◆ Instructions for the task:
The answer must consist of each line below that holds the word "lines", copied as it stands.

=== Begin Enclosure ===

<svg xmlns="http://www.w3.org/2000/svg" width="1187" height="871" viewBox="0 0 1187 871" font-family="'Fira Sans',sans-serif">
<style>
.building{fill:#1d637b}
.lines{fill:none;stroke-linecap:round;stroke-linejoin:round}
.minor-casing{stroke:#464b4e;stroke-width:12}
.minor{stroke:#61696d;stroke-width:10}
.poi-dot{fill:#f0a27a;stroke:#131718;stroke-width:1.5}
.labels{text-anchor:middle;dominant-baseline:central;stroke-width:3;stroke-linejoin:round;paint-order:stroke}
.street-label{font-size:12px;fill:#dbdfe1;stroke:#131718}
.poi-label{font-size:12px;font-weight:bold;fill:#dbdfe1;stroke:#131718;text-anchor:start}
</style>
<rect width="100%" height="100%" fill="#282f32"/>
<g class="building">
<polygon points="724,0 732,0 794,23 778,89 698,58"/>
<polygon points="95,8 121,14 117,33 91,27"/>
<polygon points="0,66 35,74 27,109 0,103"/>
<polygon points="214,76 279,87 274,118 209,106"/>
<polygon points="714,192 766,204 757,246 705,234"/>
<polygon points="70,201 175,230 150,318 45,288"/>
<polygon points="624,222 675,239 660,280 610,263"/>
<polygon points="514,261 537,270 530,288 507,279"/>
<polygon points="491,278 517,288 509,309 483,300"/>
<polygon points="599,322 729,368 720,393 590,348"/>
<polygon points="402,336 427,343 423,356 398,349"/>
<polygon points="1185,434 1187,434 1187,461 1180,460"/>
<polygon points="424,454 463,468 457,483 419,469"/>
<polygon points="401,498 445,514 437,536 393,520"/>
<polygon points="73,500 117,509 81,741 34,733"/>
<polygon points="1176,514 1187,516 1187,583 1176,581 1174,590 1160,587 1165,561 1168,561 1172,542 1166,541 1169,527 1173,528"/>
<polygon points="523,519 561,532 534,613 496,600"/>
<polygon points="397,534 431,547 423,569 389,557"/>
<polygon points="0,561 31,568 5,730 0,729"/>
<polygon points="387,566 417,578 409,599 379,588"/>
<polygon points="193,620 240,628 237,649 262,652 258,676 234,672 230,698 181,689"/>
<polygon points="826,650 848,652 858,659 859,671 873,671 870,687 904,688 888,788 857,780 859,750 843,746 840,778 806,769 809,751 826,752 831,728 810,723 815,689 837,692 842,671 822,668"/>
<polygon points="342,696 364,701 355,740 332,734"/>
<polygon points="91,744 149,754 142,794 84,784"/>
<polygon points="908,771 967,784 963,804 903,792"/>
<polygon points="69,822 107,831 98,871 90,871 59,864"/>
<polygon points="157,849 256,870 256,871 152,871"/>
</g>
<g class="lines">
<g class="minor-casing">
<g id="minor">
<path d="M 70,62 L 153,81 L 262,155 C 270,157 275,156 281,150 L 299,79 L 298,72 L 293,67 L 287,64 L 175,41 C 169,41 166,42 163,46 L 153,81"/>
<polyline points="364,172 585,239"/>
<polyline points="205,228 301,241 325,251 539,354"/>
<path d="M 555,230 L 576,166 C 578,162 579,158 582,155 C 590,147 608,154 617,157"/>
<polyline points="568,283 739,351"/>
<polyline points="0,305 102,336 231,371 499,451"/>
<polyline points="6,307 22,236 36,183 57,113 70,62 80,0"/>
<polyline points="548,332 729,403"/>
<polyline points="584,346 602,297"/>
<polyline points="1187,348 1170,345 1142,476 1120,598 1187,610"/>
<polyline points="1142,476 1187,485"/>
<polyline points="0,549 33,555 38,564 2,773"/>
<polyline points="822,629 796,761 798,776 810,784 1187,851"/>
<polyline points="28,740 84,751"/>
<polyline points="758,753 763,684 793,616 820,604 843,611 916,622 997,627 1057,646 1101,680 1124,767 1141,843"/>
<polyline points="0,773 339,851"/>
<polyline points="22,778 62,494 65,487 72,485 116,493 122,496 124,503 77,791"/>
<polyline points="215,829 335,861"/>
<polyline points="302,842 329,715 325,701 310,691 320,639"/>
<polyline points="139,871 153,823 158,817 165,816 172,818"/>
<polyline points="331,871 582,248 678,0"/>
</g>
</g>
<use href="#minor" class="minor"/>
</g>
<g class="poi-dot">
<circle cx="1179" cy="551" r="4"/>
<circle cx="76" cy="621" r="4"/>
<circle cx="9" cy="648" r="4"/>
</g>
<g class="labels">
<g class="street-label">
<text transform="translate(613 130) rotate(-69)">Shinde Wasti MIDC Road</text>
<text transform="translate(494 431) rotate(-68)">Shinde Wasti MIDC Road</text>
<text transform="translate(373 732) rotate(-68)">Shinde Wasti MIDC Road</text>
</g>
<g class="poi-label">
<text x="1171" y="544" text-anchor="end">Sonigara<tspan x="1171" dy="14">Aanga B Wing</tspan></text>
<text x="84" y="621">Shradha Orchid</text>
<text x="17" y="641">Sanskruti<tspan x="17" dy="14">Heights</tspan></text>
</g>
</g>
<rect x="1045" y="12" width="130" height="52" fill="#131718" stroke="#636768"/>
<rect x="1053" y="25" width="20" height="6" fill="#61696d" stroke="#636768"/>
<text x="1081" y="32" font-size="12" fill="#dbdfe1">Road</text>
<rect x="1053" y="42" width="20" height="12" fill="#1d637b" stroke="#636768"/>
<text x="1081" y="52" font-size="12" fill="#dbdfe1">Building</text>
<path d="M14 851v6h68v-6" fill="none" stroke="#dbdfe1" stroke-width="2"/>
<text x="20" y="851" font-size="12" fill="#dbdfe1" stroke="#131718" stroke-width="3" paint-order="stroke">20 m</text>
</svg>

=== End Enclosure ===

◆ Exercise answer:
.lines{fill:none;stroke-linecap:round;stroke-linejoin:round}
<g class="lines">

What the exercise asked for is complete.